Feature: Free University for China’s Future Teachers (3)
Feature: Free university for China’s future teachers (3)
“It could save 40,000 yuan (5,128 U.S. dollars) in four years – a good choice as my family is poor, and to tell the truth, I really want to be a teacher,” said Xie Yulin, a student in his final year at Yiling High School in Hubei Province.
As for Jia, whose sister will take the university entrance exam later this year, she said her family would not make her sister choose a teaching school against her own will. “She has her own dream,” said Jia, “people should not abandon their dreams simply because of this (tuition waiver).”
Free education in teaching colleges had been in practice since the burgeoning of China’s modern education in the early 1900s. From the late 1990s, however, many teaching schools gradually started charging because of overwhelming education reforms. At the same time, growing numbers of graduates from the teacher-training schools began to choose non-teaching jobs after graduation.
China’s education has been under fire over the past decade for imbalances in rural-urban educational resources distribution, an exam-oriented teaching method, soaring fees, recruitment expansion and some deterioration in teaching quality.
“Many graduates from teaching schools can’t find a teaching job – there are too many people there,” said 24-year-old Du Jun, who graduated from Leshan Normal College in Sichuan Province.
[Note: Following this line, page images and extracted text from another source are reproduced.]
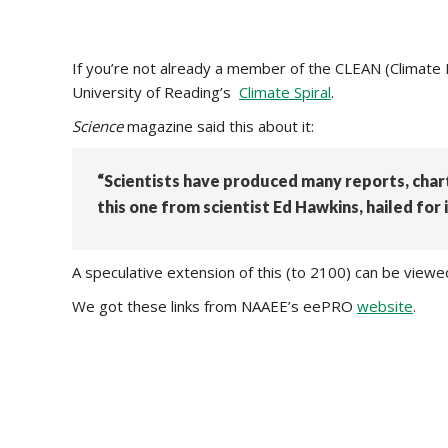
If you’re not already a member of the CLEAN (Climate
University of Reading’s
Climate Spiral
.
Science
magazine said this about it:
“Scientists have produced many reports, cha
this one from scientist Ed Hawkins, hailed for i
A speculative extension of this (to 2100) can be view
We got these links from NAAEE’s eePRO
website
.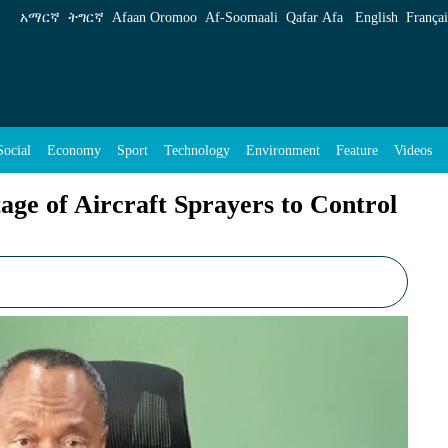
prayers to Control Fast Spreading Locust - ENA
አማርኛ
ትግርኛ
Afaan Oromoo
Af‑Soomaali
Qafar Afa
English
Françai
Social
Economy
Sport
Technology
Environment
Feature
Videos
tage of Aircraft Sprayers to Control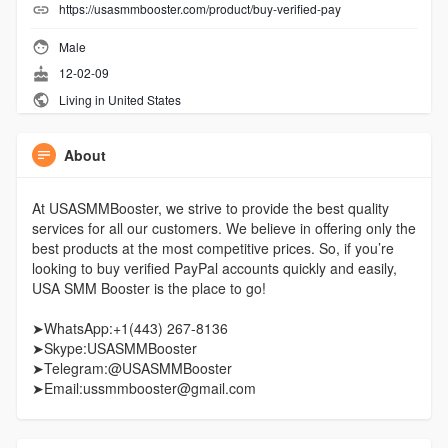
https://usasmmbooster.com/product/buy-verified-pay
Male
12-02-09
Living in United States
About
At USASMMBooster, we strive to provide the best quality
services for all our customers. We believe in offering only the
best products at the most competitive prices. So, if you’re
looking to buy verified PayPal accounts quickly and easily,
USA SMM Booster is the place to go!
➤WhatsApp:+1(443) 267-8136
➤Skype:USASMMBooster
➤Telegram:@USASMMBooster
➤Email:ussmmbooster@gmail.com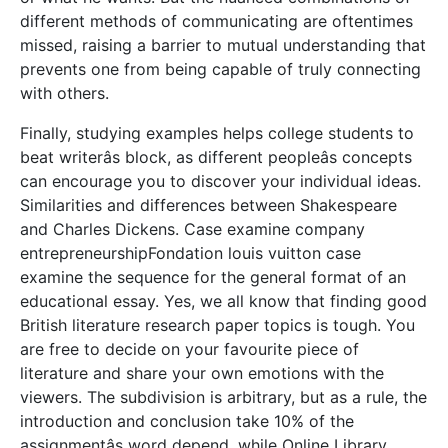
different methods of communicating are oftentimes
missed, raising a barrier to mutual understanding that
prevents one from being capable of truly connecting
with others.
Finally, studying examples helps college students to
beat writerâs block, as different peopleâs concepts
can encourage you to discover your individual ideas.
Similarities and differences between Shakespeare
and Charles Dickens. Case examine company
entrepreneurshipFondation louis vuitton case
examine the sequence for the general format of an
educational essay. Yes, we all know that finding good
British literature research paper topics is tough. You
are free to decide on your favourite piece of
literature and share your own emotions with the
viewers. The subdivision is arbitrary, but as a rule, the
introduction and conclusion take 10% of the
assignmentâs word depend, while Online Library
Du failed to find a teaching job in Leshan when he graduated last year and is now working in Beijing as a salesman. “The training schools have been recruiting more and more students, but there are only a certain number of jobs. I hope the government could better study the supply and demand relationship,” Du said.
Huang Chunchang, director of the Tourism and Environment College of Shaanxi Normal University, said China is heavily burdened with its huge population and this situation can only be turned into an advantage by large-scale education.
“It’s necessary to increase university recruitment since many are hoping to achieve higher education after graduation from high schools, and thus high-calibre teaching staff are important,” he said.
However, despite many opposing opinions on the government’s new scheme, the move has been acclaimed as a prelude to China’s increasing investment in its education system.
Bi Cheng, a researcher with the Chinese National Institute for Educational Research, said: “The most impressive point in the new policy is that the government is finally playing its role in addressing the imbalances in rural-urban education resources – it’s a substantial and down-to-earth step in the government’s efforts to achieve a fairer education system throughout the country.”